Dopo i segnali di recupero che si erano intravisti tra luglio e novembre, secondo i dati Istat il tasso di occupazione ha registrato un crollo drastico a fine 2020 – nonostante il blocco dei licenziamenti ancora in vigore – e grava per la quasi totalità sulla popolazione femminile. A dicembre sono stati persi 101mila posti di lavoro, ma la proporzione tra i sessi è completamente sbilanciata su un lato: 99mila sono donne, solo 2mila gli uomini.

Anche l’analisi sull’anno conferma questo trend: nel 2020, sono in tutto 444mila le persone rimaste senza lavoro, tra inattivi e disoccupati, di questi, 312mila sono donne. La realtà ci mette di fronte a un dato chiaro e, purtroppo, assai prevedibile: la crisi economica e sociale generata dalla pandemia da Covid-19 la stanno pagando soprattutto le donne.

E questo dato risulta ancora più tragico se si pensa che il tasso di occupazione femminile è di molto inferiore a quello maschile: siamo a 48,4% contro il 67,6% degli uomini. Per una questione numerica, sarebbe logico aspettarsi uno scenario simile – maggiore dunque per la parte maschile – anche di fronte al tasso di disoccupazione. E invece non è così: ciò significa che siamo nuovamente di fronte a un problema che è prima di tutto culturale.

Questa situazione è dovuta principalmente al fatto che il lavoro femminile continua a essere molto più fragile e precario di quello maschile. La forza lavoro femminile è composta in larga parte da partite iva e contratti deboli, che hanno tutele minime o inesistenti – basti pensare alle collaboratici domestiche – e che hanno consentito comunque il licenziamento anche in questo periodo in cui vige tecnicamente il blocco.

Non solo, sulle donne ricade ancora quasi completamente la cura della famiglia, la gestione dei figli e dei genitori anziani, ed è chiaro, purtroppo, come in una situazione come quella generata dalla pandemia, con la chiusura delle scuole e la crisi di buona parte dei servizi assistenziali e di cura, siano ancora le donne le prime a perdere il lavoro, quantomeno in una società patriarcale come la nostra in cui la questione della cura è ancora quasi completamente in mani femminili.

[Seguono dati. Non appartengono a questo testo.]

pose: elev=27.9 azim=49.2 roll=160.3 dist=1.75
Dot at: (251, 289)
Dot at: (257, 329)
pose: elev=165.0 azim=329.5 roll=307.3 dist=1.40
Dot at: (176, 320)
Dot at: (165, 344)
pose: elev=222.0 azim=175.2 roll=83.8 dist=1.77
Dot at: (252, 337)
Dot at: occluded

Ma la situazione continua a essere troppo grave e senza un piano di investimenti che consenta la ripartenza dell’occupazione femminile, l’intero Paese rischia di impantanarsi: a pagarla sarà l’intera economia e la salute sociale dell’intero sistema-Paese.

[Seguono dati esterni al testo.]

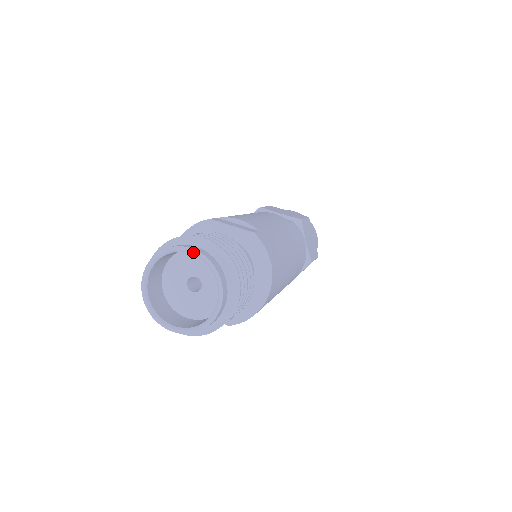
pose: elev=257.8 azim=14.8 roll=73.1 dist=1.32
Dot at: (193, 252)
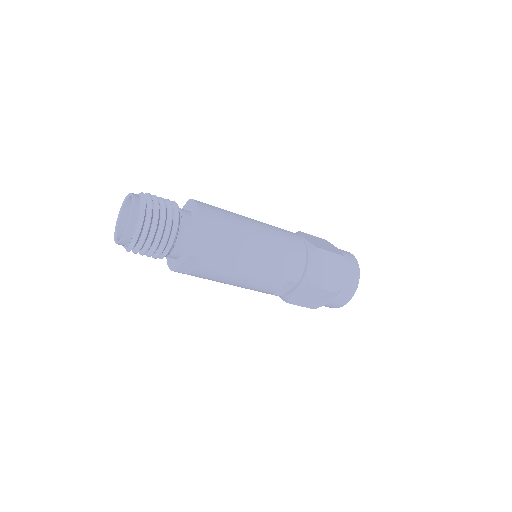
Dot at: (125, 198)
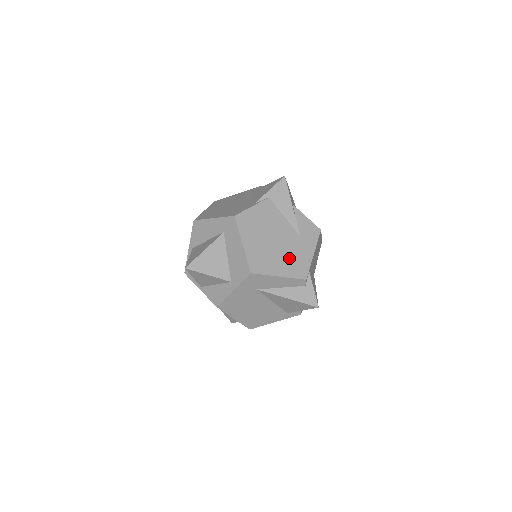
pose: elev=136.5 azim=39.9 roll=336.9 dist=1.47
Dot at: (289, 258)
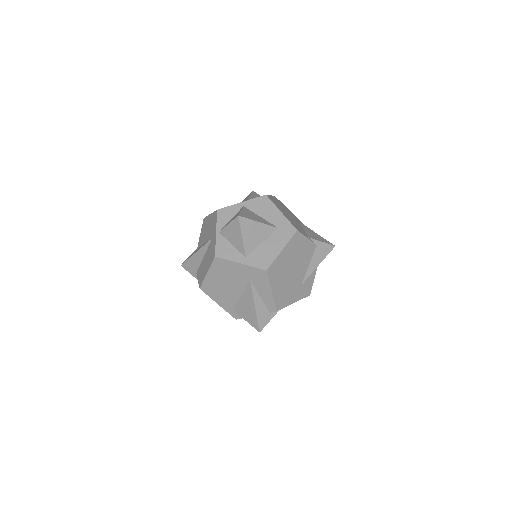
Dot at: (286, 289)
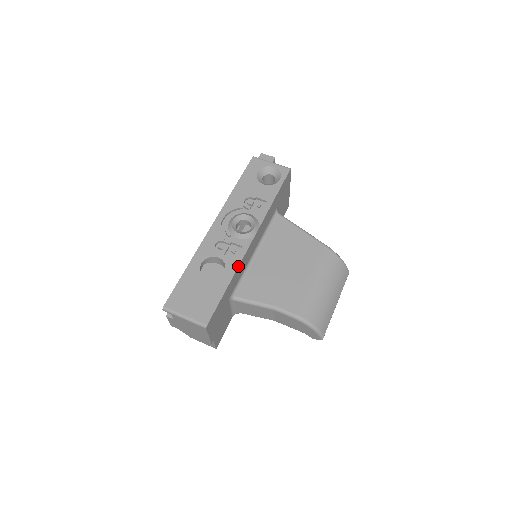
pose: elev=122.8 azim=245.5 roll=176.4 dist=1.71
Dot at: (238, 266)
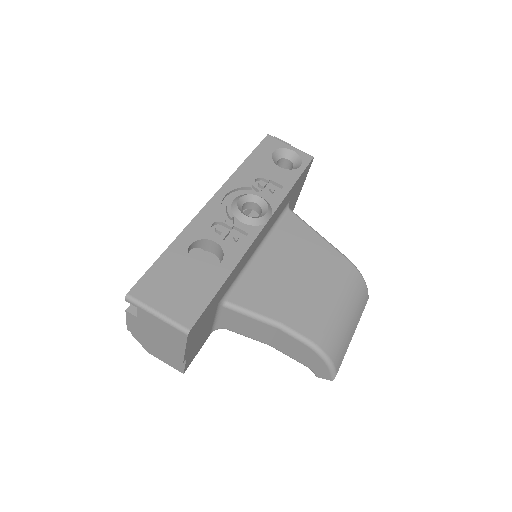
Dot at: (241, 257)
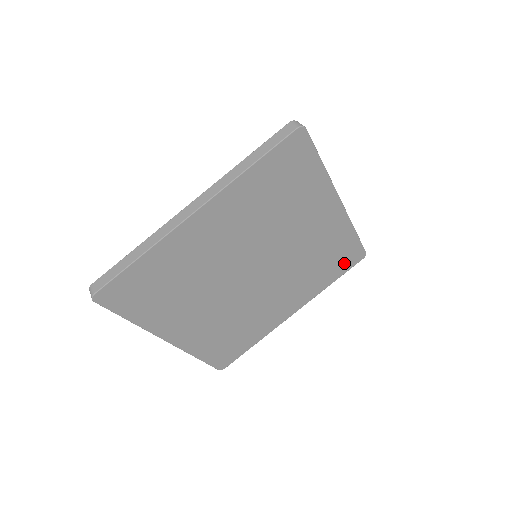
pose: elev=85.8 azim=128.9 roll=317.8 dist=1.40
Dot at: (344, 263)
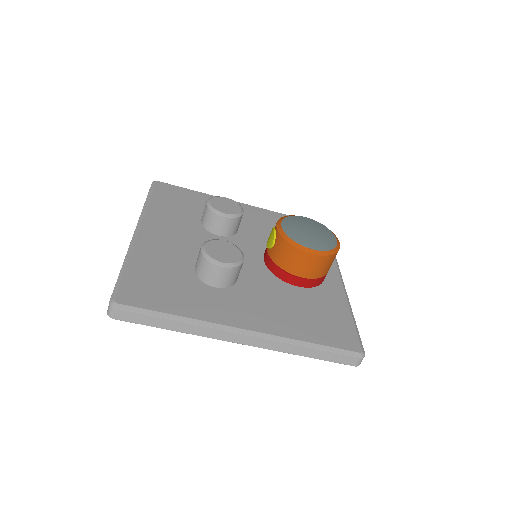
Dot at: occluded
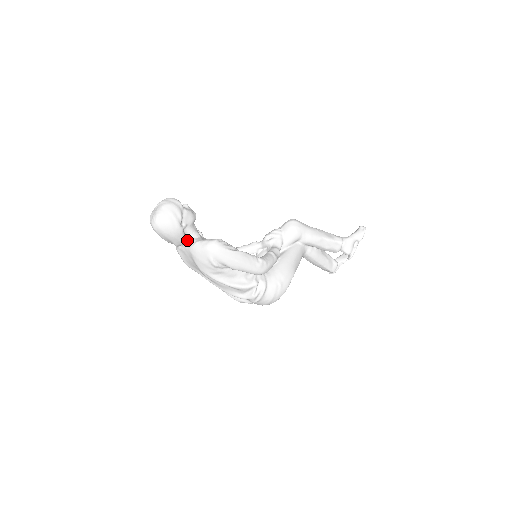
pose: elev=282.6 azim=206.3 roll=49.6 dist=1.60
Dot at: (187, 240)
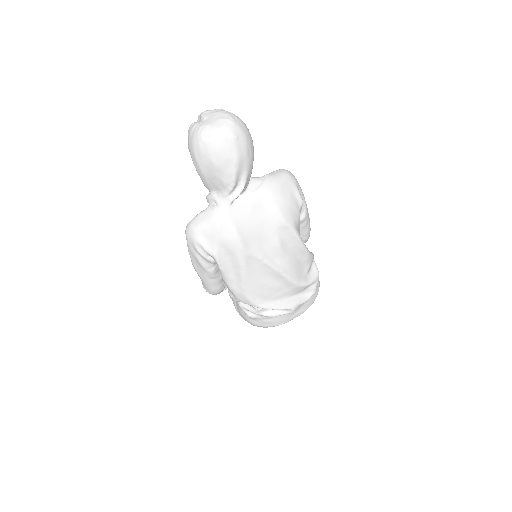
Dot at: occluded
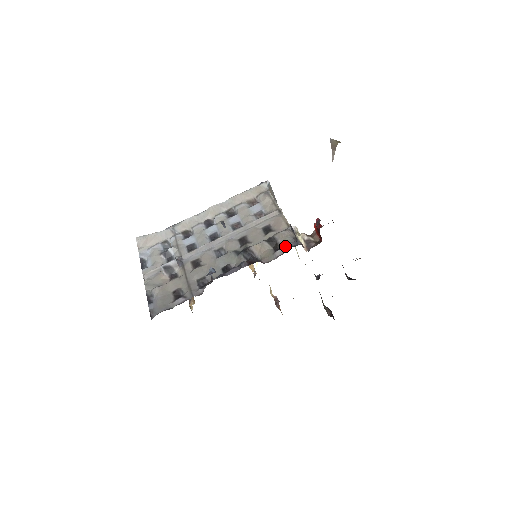
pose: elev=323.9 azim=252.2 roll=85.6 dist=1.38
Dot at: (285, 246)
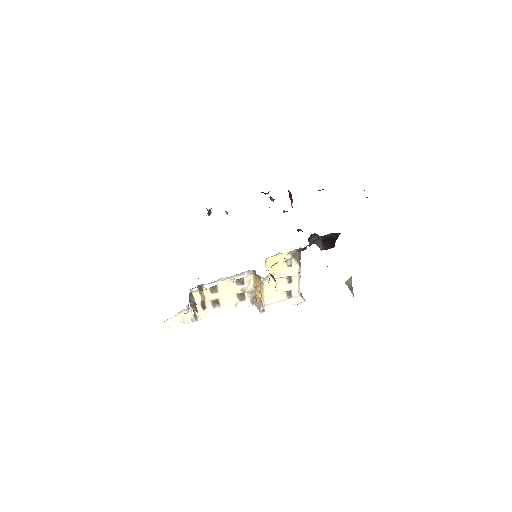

Azzurra Rinaldi, economista e tra le ideatrici de Il giusto mezzo, una campagna che si batte per riportare al centro del discorso economico la donna, sostiene che se il tasso di occupazione femminile arrivasse al 60%  – ad oggi siamo solo al 48,4% – il PIL crescerebbe del 7%. È per questo che, insieme ad altre donne della società civile e del mondo del lavoro, ha dato vita a questa campagna, per chiedere, soprattutto in questo particolare periodo della storia del Paese, un maggiore investimento di denaro per rimettere in moto l’occupazione femminile e iniziare a considerare finalmente le donne una leva di rilancio strategico e un motore di sviluppo sociale ed economico dell’intero Paese.

E al momento, il Recovery Fund non prevede un piano sistemico ampio e strutturato, se non misure minime e palliative, che sia in grado di rilanciare il lavoro femminile nel suo complesso, a partire da una rete efficiente di infrastrutture sociali che sono un aspetto cruciale per contribuire a liberare le donne dal lavoro di cura e garantire loro una maggiore sicurezza dal punto di vista professionale.

Fino a che non verrà adeguatamente affrontata la questione della fragilità del lavoro femminile con misure ampie e adeguate e le donne resteranno sempre le prime a essere sacrificate in termini di carriere e occupazioni, a rimetterci sarà ancora una volta l’intera economia del Paese e il suo tessuto sociale.